Detalhes do Caso e Acusações
Adriana Elcira Rivas está detida em Sydney desde fevereiro de 2019. No Chile, ela é acusada de envolvimento no sequestro de Víctor Díaz, ex-subsecretário do Partido Comunista, e de seis opositores do regime, incluindo uma mulher grávida. Rivas integrou a brigada de extermínio Lautaro, da DINA, e foi secretária particular do chefe da polícia secreta, general Manuel Contreras.

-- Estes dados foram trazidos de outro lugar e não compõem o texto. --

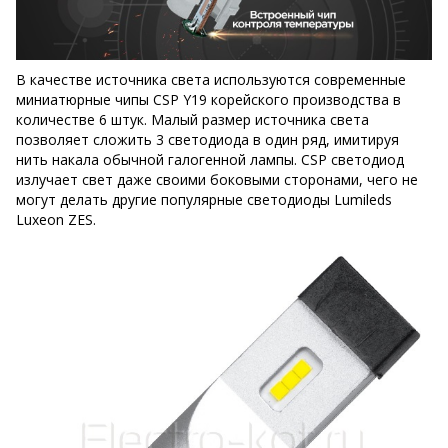
В качестве источника света используются современные
миниатюрные чипы CSP Y19 корейского производства в
количестве 6 штук. Малый размер источника света
позволяет сложить 3 светодиода в один ряд, имитируя
нить накала обычной галогенной лампы. CSP светодиод
излучает свет даже своими боковыми сторонами, чего не
могут делать другие популярные светодиоды Lumileds
Luxeon ZES.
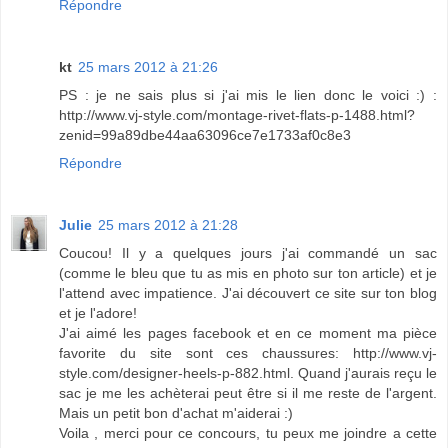
Répondre
kt
25 mars 2012 à 21:26
PS : je ne sais plus si j'ai mis le lien donc le voici :) :
http://www.vj-style.com/montage-rivet-flats-p-1488.html?
zenid=99a89dbe44aa63096ce7e1733af0c8e3
Répondre
Julie
25 mars 2012 à 21:28
Coucou! Il y a quelques jours j'ai commandé un sac
(comme le bleu que tu as mis en photo sur ton article) et je
l'attend avec impatience. J'ai découvert ce site sur ton blog
et je l'adore!
J'ai aimé les pages facebook et en ce moment ma pièce
favorite du site sont ces chaussures: http://www.vj-
style.com/designer-heels-p-882.html. Quand j'aurais reçu le
sac je me les achèterai peut être si il me reste de l'argent.
Mais un petit bon d'achat m'aiderai :)
Voila , merci pour ce concours, tu peux me joindre a cette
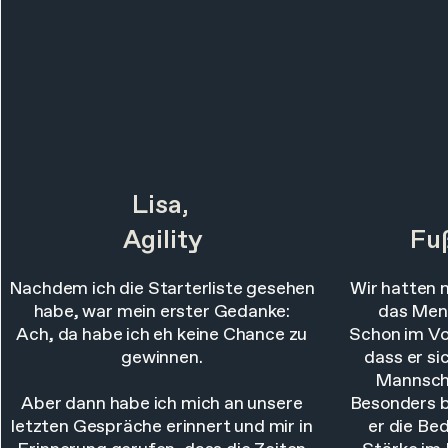
Lisa,
Agility
Fuß
Nachdem ich die Starterliste gesehen
Wir hatten 
habe, war mein erster Gedanke:
das Ment
Ach, da habe ich eh keine Chance zu
Schon im Vo
gewinnen.
dass er si
Mannscha
Aber dann habe ich mich an unsere
Besonders b
letzten Gespräche erinnert und mir in
er die Be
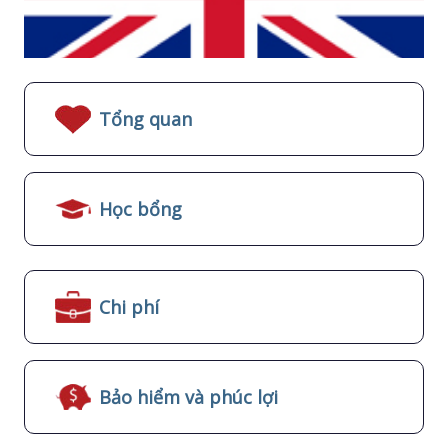
Tổng quan
Học bổng
Chi phí
Bảo hiểm và phúc lợi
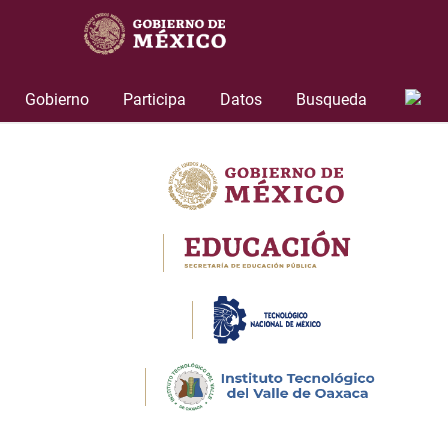
Skip
to
content
Gobierno
Participa
Datos
Busqueda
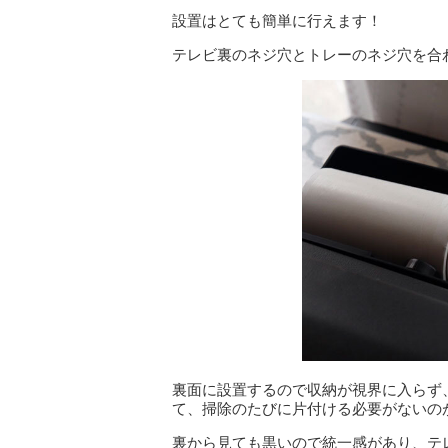
設置はとても簡単に行えます！
テレビ裏のネジ穴とトレーのネジ穴を合
裏面に設置するので収納が視界に入らず
て、掃除のたびに片付ける必要がないの
裏から見ても黒いので統一感があり、テ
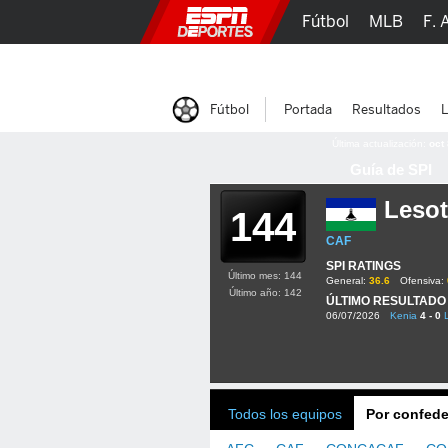
Fútbol
MLB
F. 
Lucha Libre
Olím
Fútbol
Portada
Resultados
L
Última actualización:
oct
Guía de SPI
Leso
144
CAF
SPI RATINGS
Último mes: 144
General:
36.6
Ofensiva:
Último año: 142
ÚLTIMO RESULTADO
06/07/2026
Kenia
4 - 0
Todos los equipos
Por confede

Argumentos da Defesa e Decisão Judicial
A defesa de Rivas tentou classificar as acusações como 'crimes contra a humanidade' para invalidar a denúncia, argumentando divergência com a acusação de 'sequestro qualificado' feita pelo Ministério Público australiano. O juiz Michael Lee, do Tribunal Federal de Sydney, considerou o enquadramento do caso como 'sequestro qualificado' correto, baseado nos relatórios dos promotores australianos.